The more civilized and cultured we humans get, the more we tend to conflate means with ends.
For instance—the First Amendment was meant to as a means to ensure the ability for citizens to openly criticize other citizens and the government so that we could identify and address potential problems impairing the security and happiness of our Republic. Nowadays, First Amendment absolutists see the Amendment as the end itself and use it to protect all sorts of obscenity while ignoring or understating the societal pressures that often silence those who may have valid and important criticisms.
The legal codification of freedom of speech is worthless if a large portion of a society finds it impractical to speak freely. If well-funded political groups can, with impunity, conjure up artificial boycott and shaming campaigns against private citizens and if big tech companies can censor speech, while libertarian dweebs repeat the mindless mantra “they are a private company, they can do whatever they want,” we are not achieving the aims of the First Amendment.
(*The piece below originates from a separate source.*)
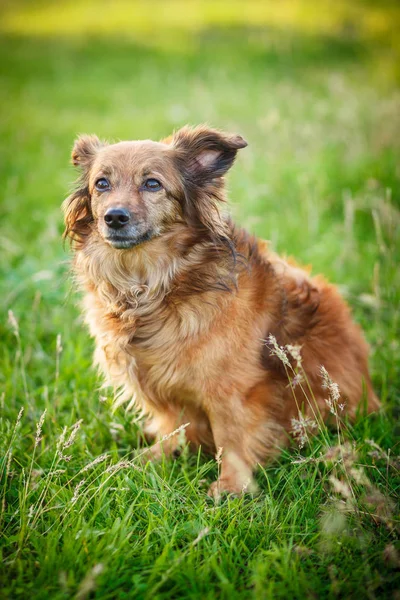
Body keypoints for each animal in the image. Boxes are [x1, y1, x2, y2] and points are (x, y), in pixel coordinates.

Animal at [61, 124, 378, 494]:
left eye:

Another example—welfare programs were meant to ensure that the poorest in our society had a safety net so they could bounce back from misfortunes. The goal was to return unfortunate citizens back to independence so that they could once again be productive and self-governing members of society. Nowadays, proponents of welfare programs mostly view them as wealth-transfer programs meant to provide perpetual care for less productive members of society. If there is any concern for the dignity of the citizen in need, it is buried under the presumption of his helplessness.
Putting aside the question of whether it is possible for the United States perpetually to lift its poorest citizens to an arbitrary standard of living that seems to rise each year, we certainly can agree that the material is not the only or the optimal outcome to be desired of welfare. It would be far better for our welfare programs to effectively return downtrodden citizens to a productive and meaningful life that makes them fit and functioning citizens instead of fostering a culture of dependence and perpetual servility to politically motivated patrons.
Yet another example—bureaucracies and civil service reforms were meant to ensure the efficient and impartial operation of the government so that the day-to-day operation of the government could not be unduly disrupted or corrupted by the strong alternating political tides that roil our country every couple of years. Nowadays, the bureaucracy has itself become a powerful political force that routinely uses institutional protections to stymie anyone who would question it.
When the formalities and endless pointless minutiae of public service ensure that only the most uncreative and boring people in our society decide to go into public service, we somewhere have gone terribly wrong.
To be part of the bureaucracy is to be happier to spend tens of millions of dollars investigating potential corruption amounting to tens of thousands of dollars than it is to spend tens of thousands of dollars in questionable ways if it means saving tens of millions of dollars. In other words, it is forfeit judgment and forego wisdom in favor of a stultifying rulebook (used selectively, of course, in only the most crass, venal, and self-interested ways).
None of this is surprising. As our politics have become increasingly fractious, our politicians and political pundits have appealed more to the aesthetics of our country than to its ambitious and ennobling goals. Even in the face of increased scrutiny, freedom of speech, social welfare, and institutional protections are still generally popular. Our culture has drilled the importance of these concepts deep into our minds, even as the society they were meant to bolster has slowly eroded.
And this brings me back to the question explicit in this article’s title.
Most Americans across the political spectrum will agree that democracy is as American as apple pie. Even those who wish to “fundamentally transform” the country and subvert our society continually appeal to the aesthetics of our founding principles. Politicians paint shining images of freedom and equality until both concepts can be lampooned as cartoonish caricatures—all the while thinking that they are fooling the American people.
But as the old adage goes: “You can fool all the people some of the time and some of the people all the time, but you cannot fool all the people all the time.”
And as elected Democrats and Republicans appear to gear up for an impeachment of the first president in decades who is more concerned with results than with the thin patina of democratic aesthetics, we must ask ourselves whether or not the democracy that we have is worth the political turmoil that the hucksters who have hijacked it have inflicted on our country.
Generation after generation of politicians on both sides of the aisle have gone to Washington to drain the swamp, clean the streets, and bring fiscal stability and growth for our citizens. Or so they have proclaimed. Generation after generation have disappointed us. Some have been bought off and corrupted. Other were simply lazy or incompetent. And for a while, we have been wealthy enough to indulge the continued downward trajectory of our society.
But after a while, we have to ask a simple question: is this working?
Now don’t get me wrong. I like the Republic that Benjamin Franklin challenged us to keep. It was an elegantly designed system that had a great deal of potential. But it has become increasingly corrupt. And it has become increasingly ineffective and bloated. And it has engendered an increasingly dangerous political climate. And perhaps it is time for a change, at least a change in the sense of pretending that we’re still living under that design.
Our form of government is not an end in itself. It was designed a means to securing the end which is the safety and happiness of the American people. And if those forms stops providing us with those ends and come instead to serve as stumbling blocks to reforming to realigning it, we should have no hesitation about making the necessary changes to those forms so we can secure those ends.